Un nuovo studio condotto dal professor Motoko Yanagita dell'ASHBi rileva che la soppressione di due molecole, CD153 e CD30, espresse sulle cellule immunitarie mitiga la progressione della malattia renale. CREDITO Università di Kyoto
Un nuovo studio condotto dal professor Motoko Yanagita dell’ASHBi rileva che la soppressione di due molecole, CD153 e CD30, espresse sulle cellule immunitarie mitiga la progressione della malattia renale.
CREDITO: Università di Kyoto

Un nuovo studio condotto dal professor Motoko Yanagita dell’ASHBi rileva che la soppressione di due molecole, CD153 e CD30, espresse sulle cellule immunitarie mitiga la progressione della malattia renale

Nonostante quasi due milioni di persone muoiano ogni anno per danno renale acuto e decine di milioni in più abbiano bisogno di cure, non è disponibile alcun trattamento farmacologico efficace per la condizione. Inoltre, la maggior parte dei pazienti con danno renale acuto sono anziani con prognosi infausta, il che rende il danno renale acuto un grave problema di salute pubblica e un enorme onere socioeconomico nelle nazioni che invecchiano. Gli scienziati hanno quindi cercato percorsi di segnalazione molecolare inesplorati che rendono promettenti bersagli farmacologici. Un nuovo studio condotto dal professor Motoko Yanagita dell’ASHBi riporta uno di questi percorsi, mostrando che una minore espressione di due molecole, CD153 e CD30, su specifici tipi di cellule immunitarie attenua la disfunzione nei reni anziani.

Uno dei segni istologici del danno renale acuto negli individui anziani è il tessuto linfoide terziario, che porta a un’infiammazione cronica che può peggiorare la prognosi. I tessuti linfoidi terziari si trovano anche in popolazioni con diverse malattie renali.

Il prof.
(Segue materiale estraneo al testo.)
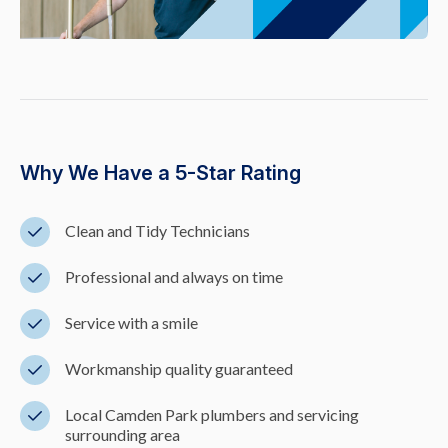
Why We Have a 5-Star Rating
Clean and Tidy Technicians
Professional and always on time
Service with a smile
Workmanship quality guaranteed
Local Camden Park plumbers and servicing
surrounding area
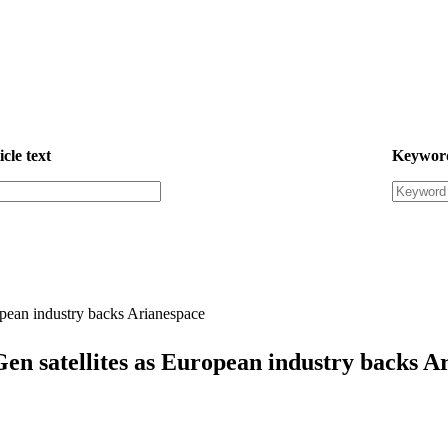
icle text
Keywor
ropean industry backs Arianespace
Gen satellites as European industry backs A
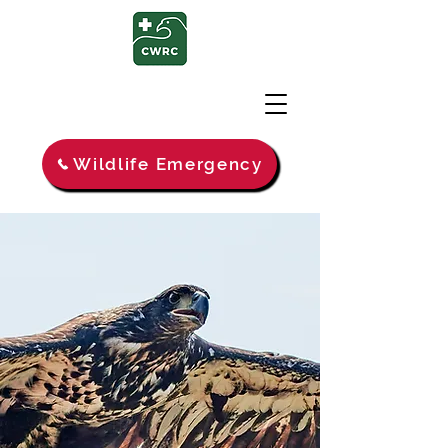
Wildlife Emergency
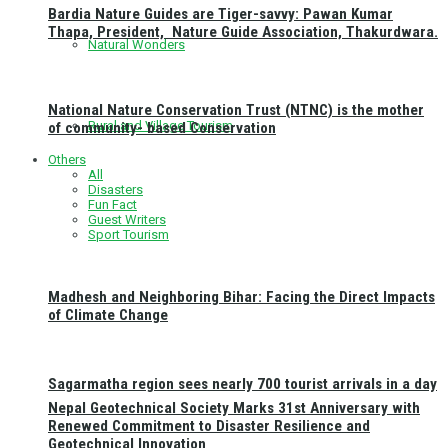
Bardia Nature Guides are Tiger-savvy: Pawan Kumar
Thapa, President, Nature Guide Association, Thakurdwara.
Natural Wonders
National Nature Conservation Trust (NTNC) is the mother
Rural and Village Tourism
of community- based Conservation
Others
All
Disasters
Fun Fact
Guest Writers
Sport Tourism
Madhesh and Neighboring Bihar: Facing the Direct Impacts
of Climate Change
Sagarmatha region sees nearly 700 tourist arrivals in a day
Nepal Geotechnical Society Marks 31st Anniversary with
Renewed Commitment to Disaster Resilience and
Geotechnical Innovation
Yanagita ha spiegato che i tessuti linfoidi terziari provocano una reazione immunitaria che coinvolge più tipi di cellule immunitarie.

“Abbiamo ipotizzato che i tessuti linfoidi terziari contribuiscano alla progressione del danno renale”, ha detto. “Ciò che non sappiamo sono le vie di segnalazione che regolano le interazioni delle cellule immunitarie”.

Il sistema immunitario risponde a infezioni o lesioni. Tuttavia, anche negli individui sani, l’invecchiamento naturale influisce sulla funzione e sulla composizione delle cellule immunitarie, il che può portare a una serie di malattie comunemente osservate negli anziani, come cancro, infezioni e autoimmunità.

Nello studio, Yanagita e i suoi colleghi hanno cercato cellule immunitarie specifiche che mostrassero cambiamenti evidenti tra i topi più anziani con reni sani e danneggiati. Hanno trovato due tipi di cellule specifiche, cellule T associate alla senescenza (SAT) e cellule B associate all’età (ABC), accumulate continuamente con la formazione di tessuti linfoidi terziari in topi anziani con rene danneggiato.

“Abbiamo scoperto che le cellule SAT e gli ABC erano collegate dai membri della superfamiglia del TNF, CD153 e CD30”, ha osservato Yanagita.

I membri della superfamiglia del TNF sono ben noti nella comunità scientifica per il loro coinvolgimento nello sviluppo dei tessuti linfoidi. CD153 e CD30 sono due molecole espresse sulle superfici delle cellule SAT e ABC e consentono alle due cellule di comunicare tra loro. Infatti, tra le diverse cellule immunitarie esaminate nel rene di topo ferito, CD153 e CD30 sono state trovate quasi esclusivamente su cellule SAT e ABC.

Inoltre, il knockout genico di CD153 e CD30 ha ridotto il numero di cellule SAT e ABC nei topi. Ancora più importante, i knockout hanno anche provocato un minor numero di tessuti linfoidi terziari e meno danni ai reni.

Un esame dei campioni di rene umano ha anche scoperto che l’espressione di CD153 e CD30 era più alta nelle cellule immunitarie situate nei tessuti linfoidi terziari.

Notando che i tessuti linfoidi terziari sono comunemente osservati con danno renale acuto nei topi e nell’uomo, Yanagita ritiene che i risultati dovrebbero essere considerati per la scoperta di farmaci.

“Il ruolo di CD153 e CD30 nello sviluppo dei tessuti linfoidi terziari non è mai stato apprezzato. Potrebbe essere un promettente obiettivo terapeutico per il trattamento dei reni negli anziani”, ha affermato.